Everything that efficiently shifts costs from variable to fixed will reinforce advantages from scale economies. Take Xerox, the US company that sells print and digital documents products and services. Xerox pioneered the printer leasing business model. Think of those massive printers you use in the office. Instead of selling printers, Xerox’s lease and service business model reduces the upfront cost for their clients. At the same time, this increases Xerox’s assets and working capital. Meaning to compete with Xerox, all of its competitors have to increase their capital by owning those printers. 

This is also the reason why Amazon went from a capital-light business model selling products online to a capital intensive business acquiring Whole Foods stores and leasing 50 cargo airplanes. This forward integration increases the business’s capital intensity, making it harder for entrants to compete before committing to a massive upfront investment. In some cases, firms integrate backward up its supply chain not only to achieve scale efficiency but also to prevent entrants from having access to certain important raw materials. 

Either way, these vertical integration creates scale barrier because entrants face the cost of creating their integration. Further discouraging them from entering the market. 

*Flywheel Effect*
The last thing to remember is that scale economies requires some form of customer captivity to become a sustainable moat. Companies typically do this using the ‘flywheel’. Consider SEEK Group, who owns several job sites such as SEEK, Jobstreet, JobsDB, Zhaopin etc. Due to its scale and being the first mover, SEEK managed to attract more and more job candidates to their website. This, in turn, attracts more employers to advertise their vacancies, which attracts even more job candidates. This is the first flywheel. SEEK then leverage on its scale advantage and the wealth of data generated by both candidates and employers to turn it into products and features that improve its job matching ability. Thereby, making SEEK even more attractive to both sides of users not just for its scale, but also for its ability to help employers reduce employment cost, improve productivity, and increase employee retention over time. That’s the second flywheel. The first flywheel develops an advantage through scale; the second flywheel reinforces the first flywheel by providing more value to its customers.

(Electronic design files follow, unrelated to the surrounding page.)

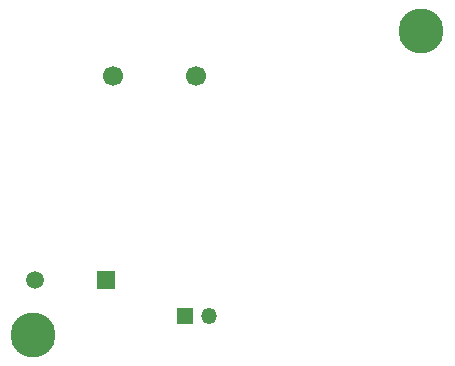
<source format=gbr>
%TF.GenerationSoftware,KiCad,Pcbnew,(6.0.9)*%
%TF.CreationDate,2022-12-23T11:03:20+01:00*%
%TF.ProjectId,FM_Transmitter,464d5f54-7261-46e7-936d-69747465722e,rev?*%
%TF.SameCoordinates,Original*%
%TF.FileFunction,Soldermask,Bot*%
%TF.FilePolarity,Negative*%
%FSLAX46Y46*%
G04 Gerber Fmt 4.6, Leading zero omitted, Abs format (unit mm)*
G04 Created by KiCad (PCBNEW (6.0.9)) date 2022-12-23 11:03:20*
%MOMM*%
%LPD*%
G01*
G04 APERTURE LIST*
G04 Aperture macros list*
%AMRoundRect*
0 Rectangle with rounded corners*
0 $1 Rounding radius*
0 $2 $3 $4 $5 $6 $7 $8 $9 X,Y pos of 4 corners*
0 Add a 4 corners polygon primitive as box body*
4,1,4,$2,$3,$4,$5,$6,$7,$8,$9,$2,$3,0*
0 Add four circle primitives for the rounded corners*
1,1,$1+$1,$2,$3*
1,1,$1+$1,$4,$5*
1,1,$1+$1,$6,$7*
1,1,$1+$1,$8,$9*
0 Add four rect primitives between the rounded corners*
20,1,$1+$1,$2,$3,$4,$5,0*
20,1,$1+$1,$4,$5,$6,$7,0*
20,1,$1+$1,$6,$7,$8,$9,0*
20,1,$1+$1,$8,$9,$2,$3,0*%
G04 Aperture macros list end*
%ADD10C,3.800000*%
%ADD11C,1.500000*%
%ADD12RoundRect,0.250000X-0.550000X0.550000X-0.550000X-0.550000X0.550000X-0.550000X0.550000X0.550000X0*%
%ADD13R,1.350000X1.350000*%
%ADD14O,1.350000X1.350000*%
%ADD15C,1.700000*%
G04 APERTURE END LIST*
D10*
%TO.C,H4*%
X67424212Y-103714415D03*
%TD*%
%TO.C,H3*%
X100289946Y-77991806D03*
%TD*%
D11*
%TO.C,AE1*%
X67587000Y-99060000D03*
D12*
X73587000Y-99060000D03*
%TD*%
D13*
%TO.C,J2*%
X80264000Y-102108000D03*
D14*
X82264000Y-102108000D03*
%TD*%
D15*
%TO.C,J1*%
X81208000Y-81788000D03*
X74208000Y-81788000D03*
%TD*%
M02*

</source>
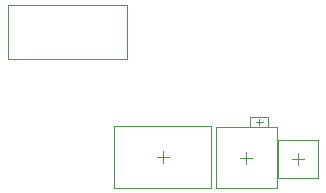
<source format=gbr>
%TF.GenerationSoftware,Altium Limited,Altium Designer,23.10.1 (27)*%
G04 Layer_Color=32768*
%FSLAX45Y45*%
%MOMM*%
%TF.SameCoordinates,C732C167-A78C-4608-B65C-7F4C8643914A*%
%TF.FilePolarity,Positive*%
%TF.FileFunction,Other,Eco2.User*%
%TF.Part,Single*%
G01*
G75*
%TA.AperFunction,NonConductor*%
%ADD31C,0.10000*%
%ADD52C,0.05000*%
D31*
X28697699Y2224500D02*
Y2324500D01*
X28647699Y2274500D02*
X28747699D01*
X29404001Y2218800D02*
Y2318800D01*
X29354001Y2268800D02*
X29454001D01*
X29842700Y2210500D02*
Y2310500D01*
X29792700Y2260500D02*
X29892700D01*
X29515201Y2543800D02*
Y2598800D01*
X29487701Y2571300D02*
X29542700D01*
D52*
X28287701Y2014500D02*
Y2534500D01*
Y2014500D02*
X29107700D01*
Y2534500D01*
X28287701D02*
X29107700D01*
X29146500Y2526300D02*
X29661499D01*
X29146500Y2011300D02*
X29661499D01*
Y2526300D01*
X29146500Y2011300D02*
Y2526300D01*
X29672699Y2420500D02*
X30012701D01*
X29672699Y2100500D02*
Y2420500D01*
Y2100500D02*
X30012701D01*
Y2420500D01*
X27387701Y3102000D02*
Y3564000D01*
X28397699D01*
Y3102000D02*
Y3564000D01*
X27387701Y3102000D02*
X28397699D01*
X29440201Y2611300D02*
X29590201D01*
X29440201Y2531300D02*
X29590201D01*
X29440201D02*
Y2611300D01*
X29590201Y2531300D02*
Y2611300D01*
%TF.MD5,6ff479a9e8f06ee38c82be2701c1c5f0*%
M02*

</source>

Amazon uses a similar strategy to deepen its moat as well. It uses its size to achieve scale economies and lower its cost before passing those cost savings over to its customers, thereby attracting more customers who turn to Amazon as their primary shopping destination. This allows Amazon to further lower its cost and branch into other categories, increase its product breadth, and further solidify customer captivity. These flywheel effects reinforce one another to make it almost impossible for competitors to compete efficiently. 


*Notes*

Jarillo, J. (2003). _Strategic Logic_: Palgrave MacMillan


----------



## qldfrog (11 November 2019)

No denying and interesting, how do you apply this to investing?
Looking at yearly report to calculate MES or  keeping watch for any technological advance able to drastically change the status quo?


----------



## peter2 (11 November 2019)

How about we use the "flywheel" effect of buying when the market is going up. This will provide an immediate boost to our portfolio. Then as the profits accumulate we re-invest the profits. 

The first flywheel is a rising market. The second flywheel is scale. 

If as a trader you find yourself digging a moat. Stop digging.


----------



## RickyY (11 November 2019)

peter2 said:


> How about we use the "flywheel" effect of buying when the market is going up. This will provide an immediate boost to our portfolio. Then as the profits accumulate we re-invest the profits.
> 
> The first flywheel is a rising market. The second flywheel is scale.
> 
> If as a trader you find yourself digging a moat. Stop digging.




I think you have taken the analogy too far but your 'flywheel' has diminishing return. In other words, it doesn't fly, it crawls. There is no 2nd flywheel because when you reach scale, your selling would cause the price to fall. That is called negative feedback loop.


----------